### Assigned task
A faithful transcription of all the entries below is needed, without the pictures.

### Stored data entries
####################

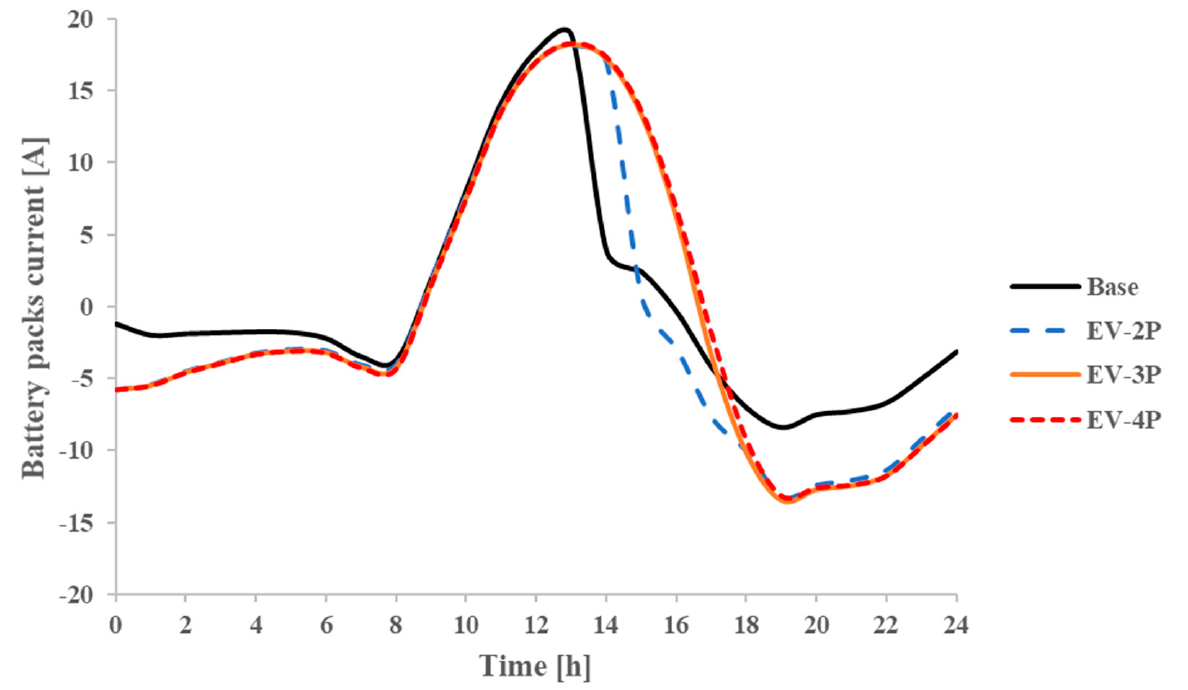
Figure 12. Second life battery current for different scenarios during the day.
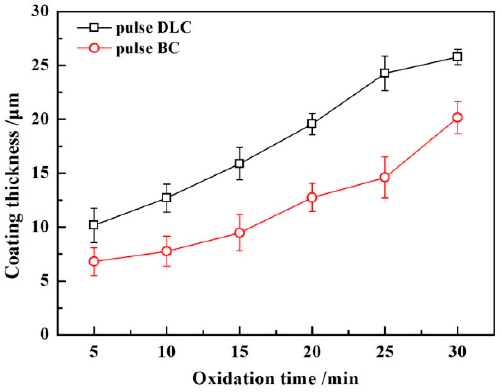
Figure 6. The cross-section morphology of MAO coatings in power supply mode of pulse bipolar current ( a ) and pulse with a discharge loop current ( b ).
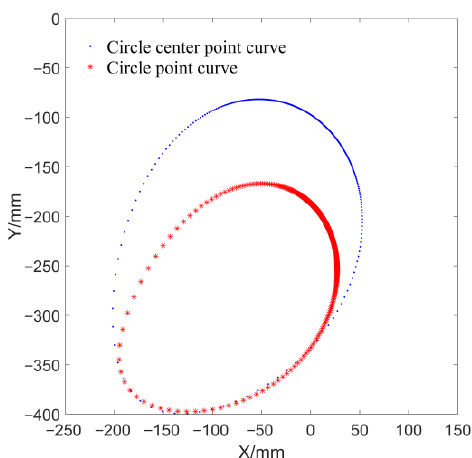
Figure 10. Circle center point curve and circle point curve of the 2R open chain.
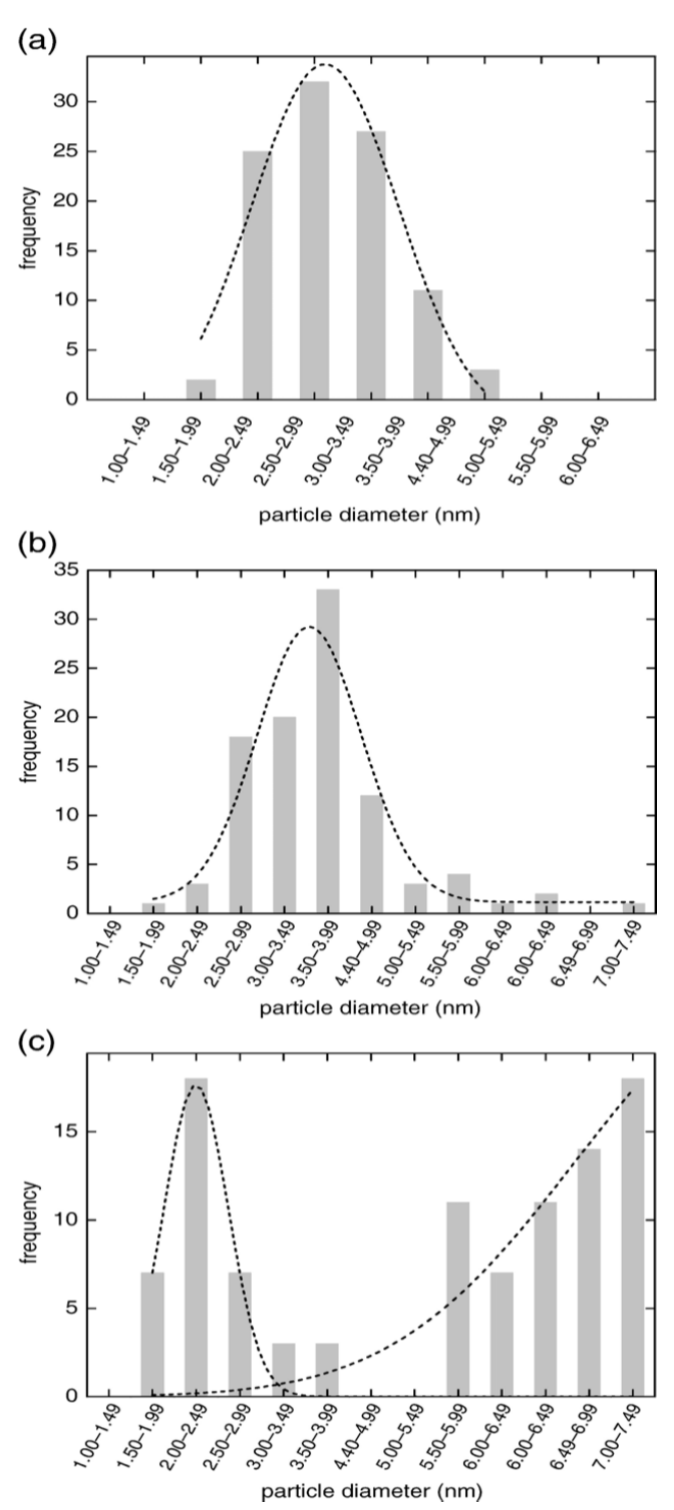
Figure 10. Size histograms for particles made with a 2:1 thiol-gold ratio at ( a ) 800 µL min − 1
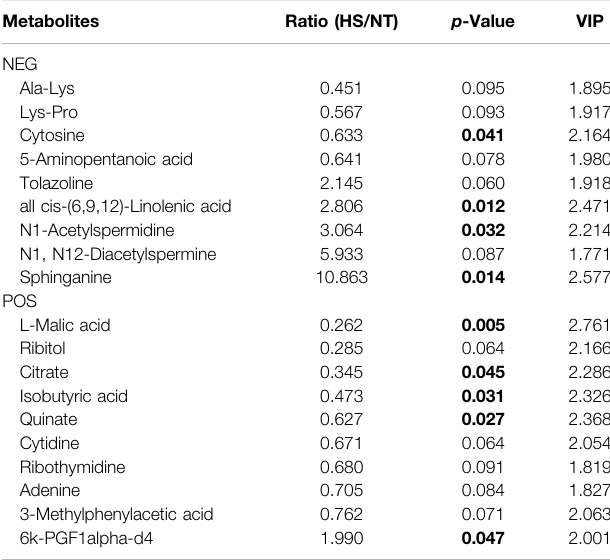
TABLE 5 | Effects of heat stress on cecal differential metabolites in indigenous broilers.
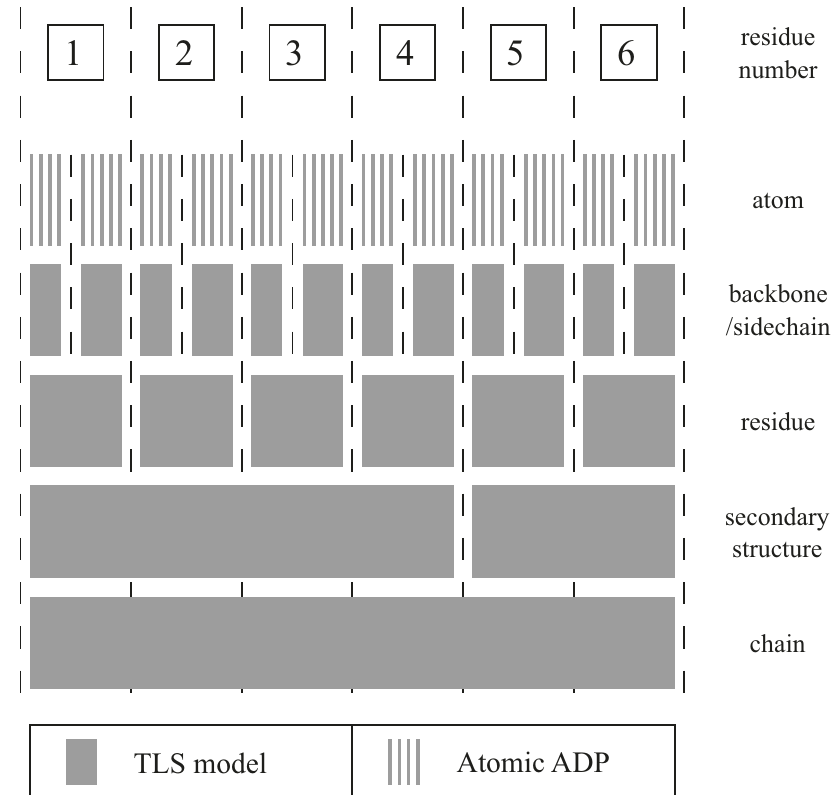
Fig. 2 Hierarchical disorder model partitioning. A possible model partitioning is shown for six residues. The bottom ( fi rst) level contains a TLS group for all atoms, the second level into two TLS groups, and so on. The fi nal (highest) level contains an ADP for each atom. The total ADP for an atom is given by summing the contributions from each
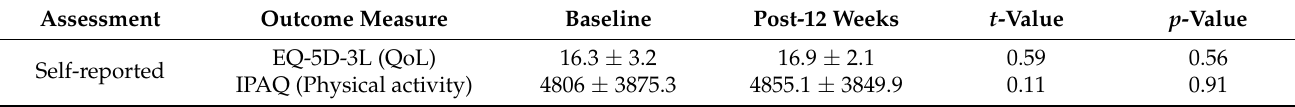
Table 4. Changes in self-reported measures ( n =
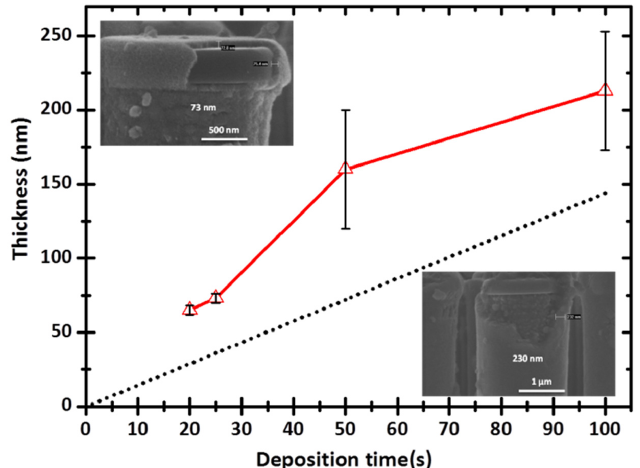
Figure 6. Theoretical thickness ( dotted line ) and experimental thickness ( full line ) vs. deposition time for EMD deposited at 4.5 mA/cm 2 on carbon coated 3D pillar arrays with an area enhancement of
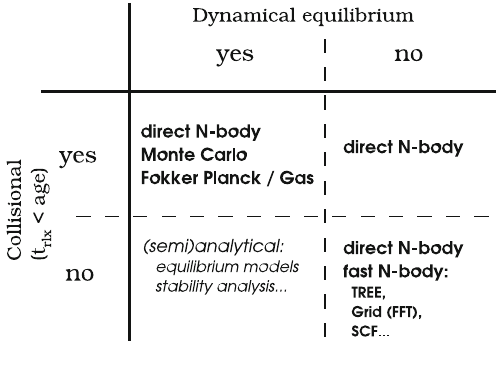
Fig. 62 Possible methods to study the various realms of stellar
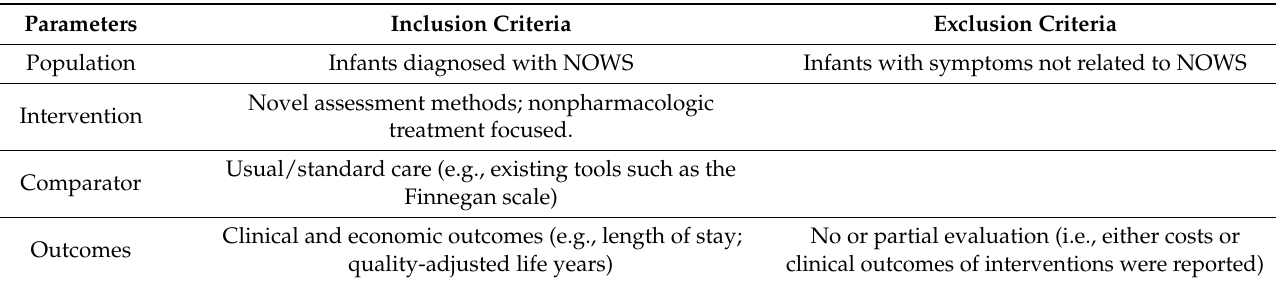
Table 1. PICO criteria for inclusion and exclusion of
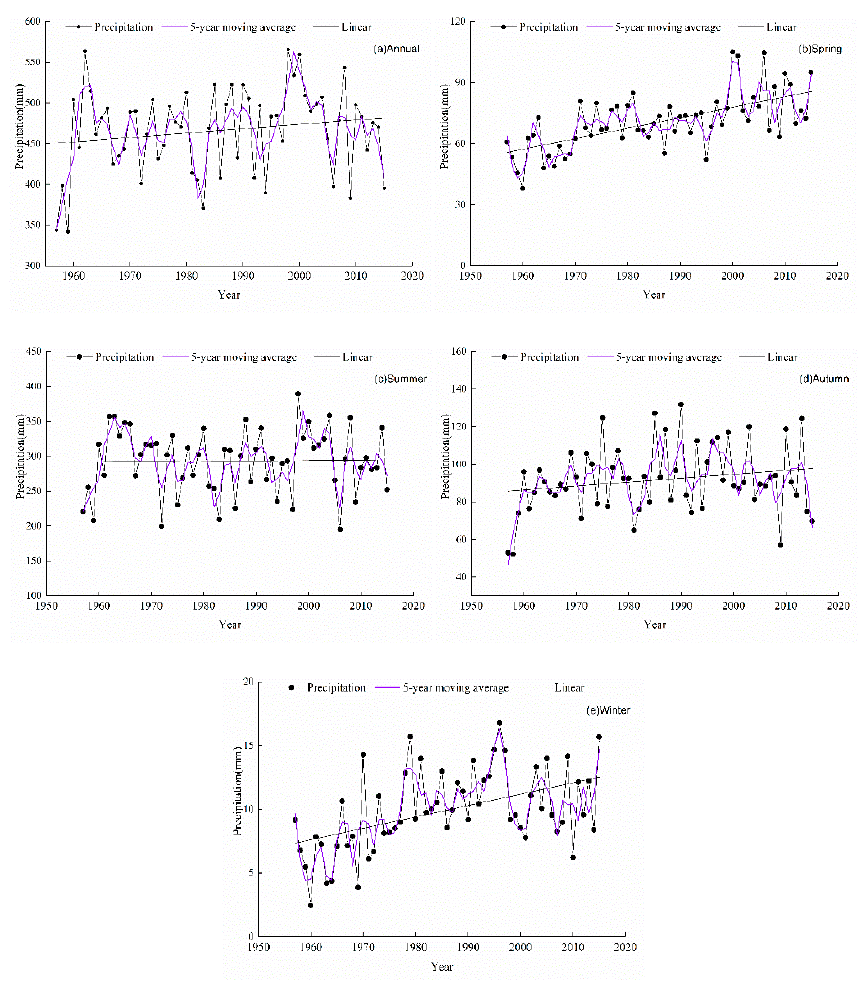
Figure 3. Trends of annual average precipitation and seasonal average precipitation in the YLZR basin from 1957 to 2015.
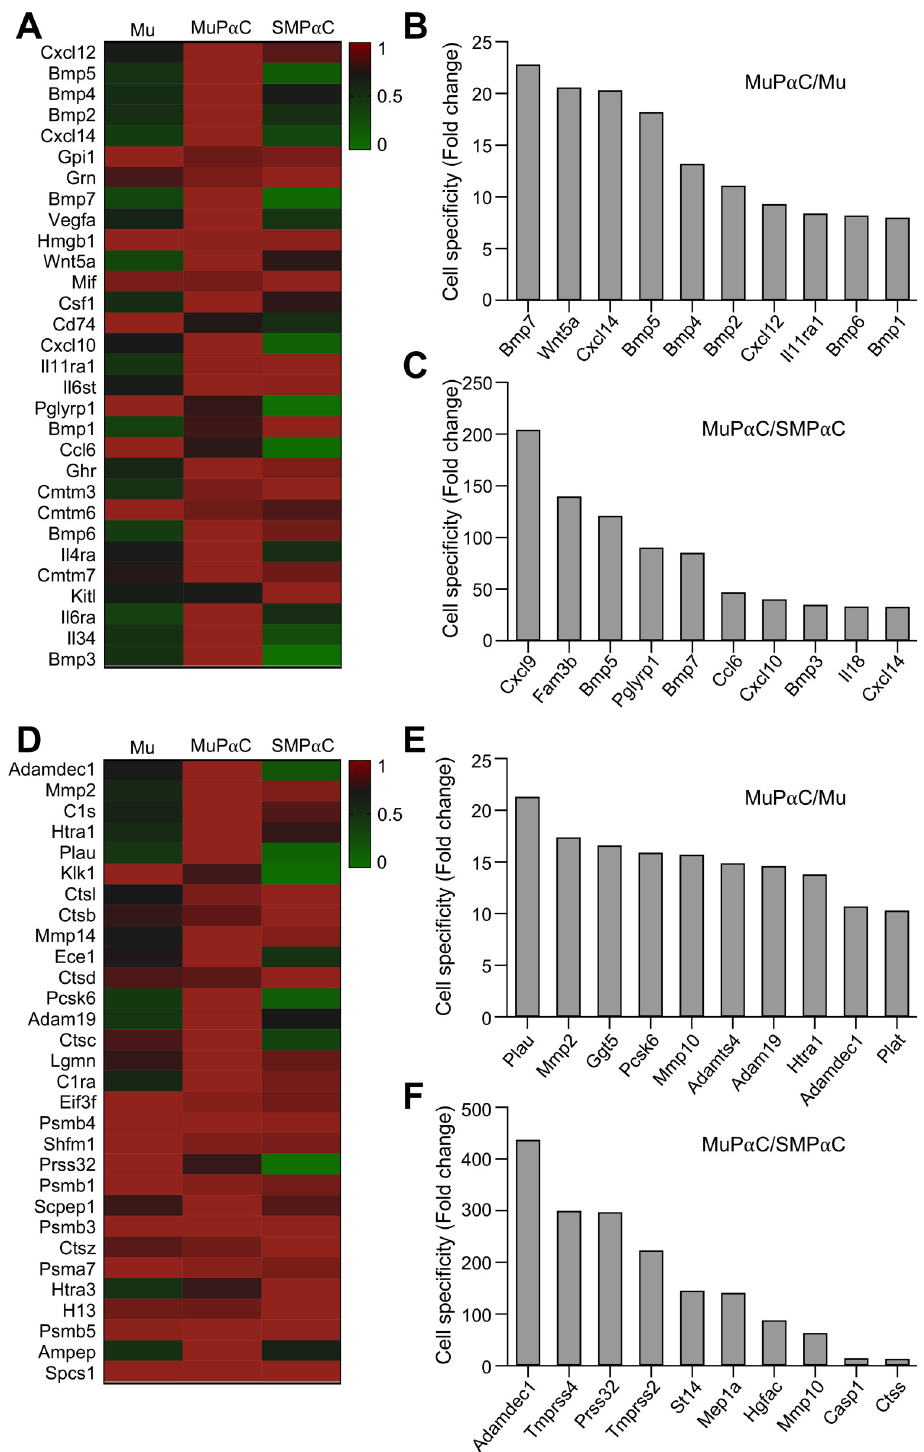
Fig 7. Identification of the cytokines and peptidases predominantly expressed in colonic MuP α C. A : A heat map of the cytokines enriched in MuP α C compared to mucosal tissue (Mu) and smooth muscle PDGFR α + cells (SMP α C). Sorted by MuP α C/Mu, cut off 10 fold MuP α C in MuPaC/Mu; sorted by MuP α C/SMP α C cut off 10 fold MuP α C and 1 fold SMP α C in MuP α C/SMP α C. B : Cytokines enriched in MuP α C compared to colonic SMP α C. C : MuP α C-specific cytokines compared to SMP α C. D : A heat map of the peptidases enriched in MuP α C compared to Mu and SMP α C. E :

####################

### Solved problem
Figure 12. Second life battery current for different scenarios during the day.
Figure 6. The cross-section morphology of MAO coatings in power supply mode of pulse bipolar current ( a ) and pulse with a discharge loop current ( b ).
Figure 10. Circle center point curve and circle point curve of the 2R open chain.
Figure 10. Size histograms for particles made with a 2:1 thiol-gold ratio at ( a ) 800 µL min − 1
TABLE 5 | Effects of heat stress on cecal differential metabolites in indigenous broilers.
Fig. 2 Hierarchical disorder model partitioning. A possible model partitioning is shown for six residues. The bottom ( fi rst) level contains a TLS group for all atoms, the second level into two TLS groups, and so on. The fi nal (highest) level contains an ADP for each atom. The total ADP for an atom is given by summing the contributions from each
Table 4. Changes in self-reported measures ( n =
Figure 6. Theoretical thickness ( dotted line ) and experimental thickness ( full line ) vs. deposition time for EMD deposited at 4.5 mA/cm 2 on carbon coated 3D pillar arrays with an area enhancement of
Fig. 62 Possible methods to study the various realms of stellar
Table 1. PICO criteria for inclusion and exclusion of
Figure 3. Trends of annual average precipitation and seasonal average precipitation in the YLZR basin from 1957 to 2015.
Fig 7. Identification of the cytokines and peptidases predominantly expressed in colonic MuP α C. A : A heat map of the cytokines enriched in MuP α C compared to mucosal tissue (Mu) and smooth muscle PDGFR α + cells (SMP α C). Sorted by MuP α C/Mu, cut off 10 fold MuP α C in MuPaC/Mu; sorted by MuP α C/SMP α C cut off 10 fold MuP α C and 1 fold SMP α C in MuP α C/SMP α C. B : Cytokines enriched in MuP α C compared to colonic SMP α C. C : MuP α C-specific cytokines compared to SMP α C. D : A heat map of the peptidases enriched in MuP α C compared to Mu and SMP α C. E :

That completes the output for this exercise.